*** Opening of GIVEN INFORMATION ***

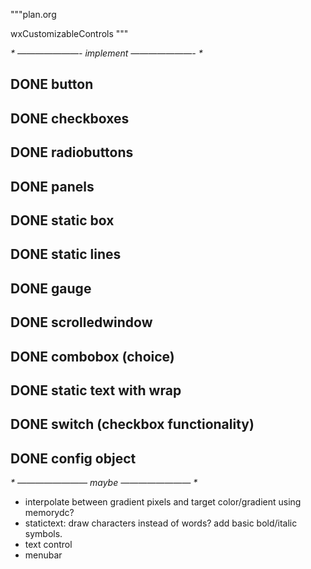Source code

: """plan.org

wxCustomizableControls
"""

/* ---------------------- implement ---------------------- */

** DONE button
** DONE checkboxes
** DONE radiobuttons
** DONE panels
** DONE static box
** DONE static lines
** DONE gauge
** DONE scrolledwindow
** DONE combobox (choice)
** DONE static text with wrap
** DONE switch (checkbox functionality)
** DONE config object

/* ------------------------ maybe ------------------------ */

- interpolate between gradient pixels and target color/gradient using
  memorydc?
- statictext: draw characters instead of words? add basic bold/italic
  symbols.
- text control
- menubar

*** Close of GIVEN INFORMATION ***

* [EXERCISE GOAL]:
Within the data above, find the lines that contain the word "DONE" and copy each of them.

* [RESPONSE FOR THIS EXERCISE]:
** DONE button
** DONE checkboxes
** DONE radiobuttons
** DONE panels
** DONE static box
** DONE static lines
** DONE gauge
** DONE scrolledwindow
** DONE combobox (choice)
** DONE static text with wrap
** DONE switch (checkbox functionality)
** DONE config object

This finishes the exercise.